TensorWasm

Signed kernel registry

Signed kernel registry

Status: scaffold landed in v0.3.7. Server wire landed in v0.3.7 (B7.5). Production server-side storage: LANDED in v0.3.7 (T35) — disk-persisted DiskRegistry backed by tensor-wasm-artifacts::DiskArtifactStore, restart-safe, paginated, with an optional publisher allowlist.

Roadmap feature #3 (see PATH-TO-V1.md) gives operators a way to publish vetted PTX kernels — matmul, attention, conv2d — as first-class artifacts that guests can reference by stable name, rather than re-emitting the kernel text on every JIT cache miss. This doc covers the manifest schema, the signing flow, how kernels are resolved at JIT cache miss time, and the security envelope.

Motivation

Today every guest module that needs a fused matmul kernel either ships its own PTX (huge code-size hit, no way to share across tenants) or asks the auto-offload pipeline to re-derive it from Cranelift IR (works, but the lowering pipeline is W3-W4 territory and is opt-in). For the common case — "give me the canonical matmul.f32 for sm_80" — neither option is right. Design partners need:

  1. A way for the runtime operator (not the guest author) to vet a kernel once and have every tenant share the binary.
  2. Signature verification so a compromised registry server cannot inject malicious PTX into the JIT cache.
  3. Content-addressing so the same (name, version, sm) triple always produces bit-identical PTX across every host in the fleet.

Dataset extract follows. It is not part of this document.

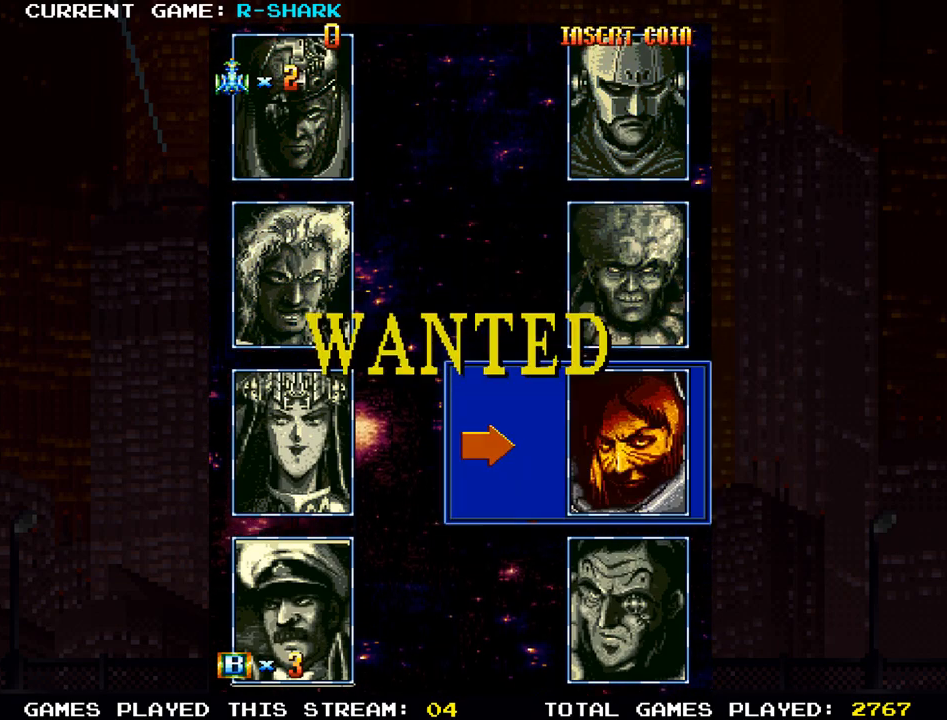
{"buttons": [], "left_stick": "center", "events": [[83, "left_stick", "center"]]}
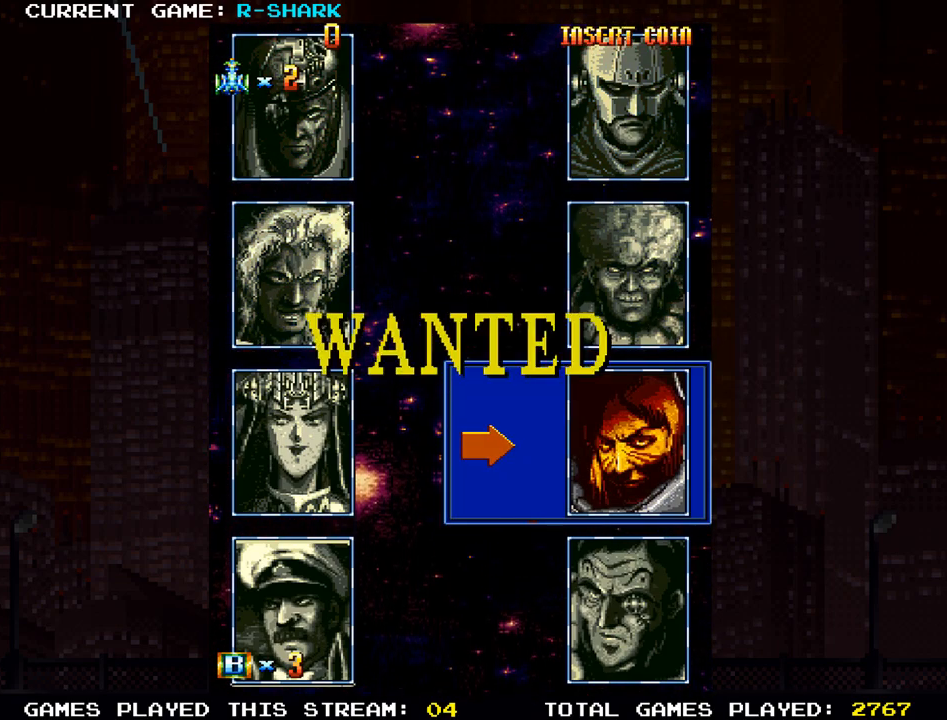
{"buttons": [], "left_stick": "center", "events": [[167, "left_stick", "left"], [317, "left_stick", "center"]]}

The signed kernel registry is that surface.

Manifest schema

A KernelManifest is a Rust struct (defined in crates/tensor-wasm-jit/src/registry.rs) that serialises to JSON for the v0.4 wire format. The fields:

FieldTypeSigned?Notes
nameStringyesStable identifier, e.g. matmul.f32.
versionStringyesSemVer-style, e.g. 1.0.0.
sm_versionu32yesCompute capability, e.g. 80 for sm_80.
digest[u8; 32]yesBLAKE3 of the PTX text.
signature[u8; 32]HMAC-SHA256 over the envelope below.
published_unix_msu64no (v0.3.7)Advisory wall-clock metadata.
publisherStringno (v0.3.7)Tenant id or signing-key id.

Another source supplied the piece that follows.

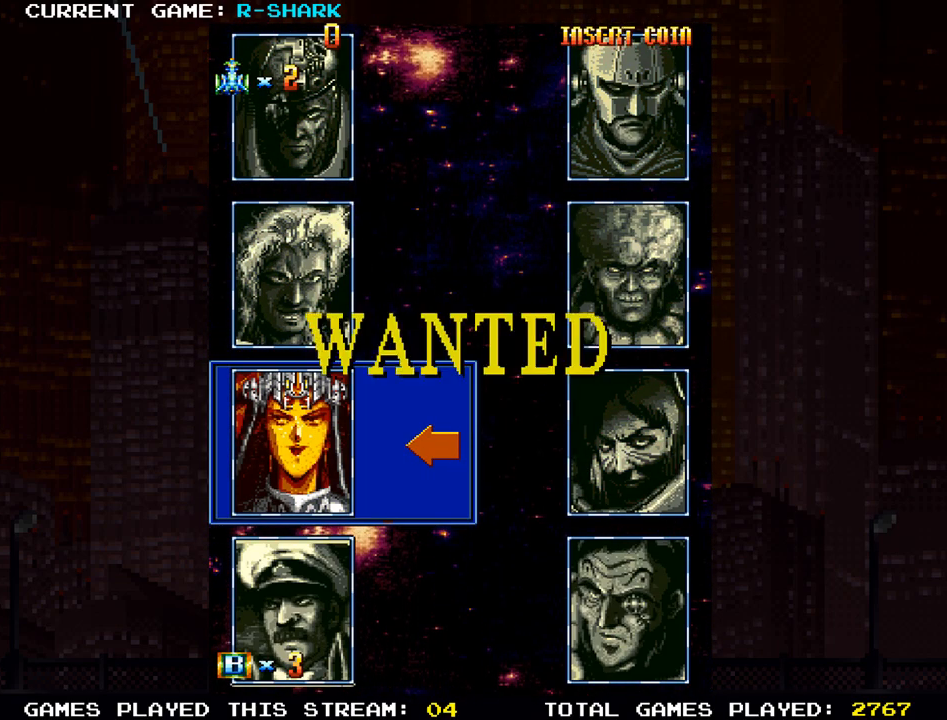
{"buttons": [], "left_stick": "right", "events": [[67, "left_stick", "down"], [200, "left_stick", "center"], [467, "left_stick", "right"]]}
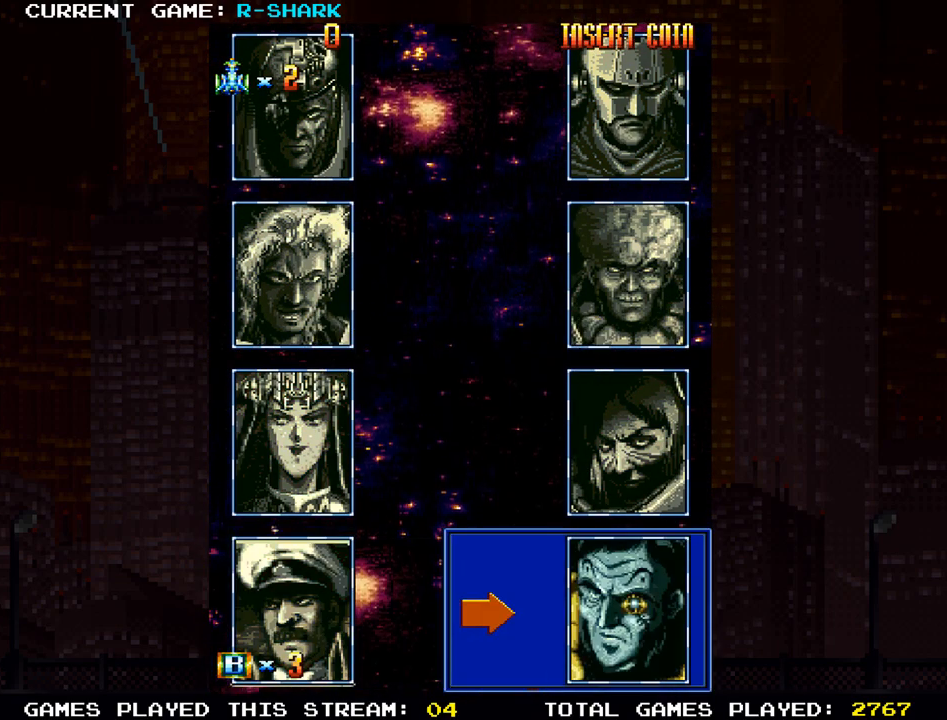
{"buttons": [], "left_stick": "center", "events": [[117, "left_stick", "center"], [333, "left_stick", "up"], [500, "left_stick", "center"]]}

published_unix_ms and publisher are advisory in v0.3.7 — the v0.4 wire format will extend the signature envelope to cover them once a stable canonical encoding is settled. Until then they MUST NOT be trusted for authorization decisions.

Signing envelope

The HMAC-SHA256 input is the byte concatenation

name || 0x00 || version || 0x00 || sm_version_le_u32 || digest

The 0x00 separators prevent length-extension confusion between neighbouring fields — without them, ("matmul", "f32-1.0") and ("matmul.f32", "-1.0") would produce the same signed bytes.

Verification uses subtle::ConstantTimeEq so a timing oracle cannot recover bits of the expected MAC through repeated rejected publishes. This mirrors the constant-time bearer-token comparator in tensor-wasm-api/src/middleware.rs and the snapshot signature check in tensor-wasm-snapshot/src/reader.rs.

Signing flow

publisher                            registry server (v0.4)
---------                            ----------------------
1. emit PTX text -> ptx.bytes
2. digest = BLAKE3(ptx.bytes)
3. build KernelManifest{name, version, sm, digest, ...}
4. signature = HMAC-SHA256(envelope, hmac_key)
5. POST {server}/kernels { manifest, ptx }
                                     a. verify BLAKE3(ptx) == manifest.digest
                                     b. verify HMAC under trusted key
                                     c. reject duplicate name@version
                                     d. persist (manifest, ptx)
                                     e. 201 Created

tensor-wasm kernel publish is the CLI that runs steps 1-5. In v0.3.7 the CLI exits 3 (FEATURE_NOT_EXPOSED) because step (a)-(e) — the server-side route — is not deployed yet. Design partners can still wire the CLI into CI; the contract is stable.

JIT cache resolution

When the JIT pipeline (tensor-wasm-jit/src/cache.rs) encounters a cache miss for a kernel that the guest references by (name@version), the resolver:

  1. Calls KernelRegistry::get(name, version).
  2. The registry returns Arc<(KernelManifest, String)> — the verified manifest and the PTX text. Verification has already happened at publish time, but get is allowed to re-verify if the backend is on disk (defence-in-depth against tampering at rest).
  3. The JIT cache pre-populates an entry keyed by (blueprint, sm) from the resolved PTX. Subsequent invocations hit the in-memory cache directly.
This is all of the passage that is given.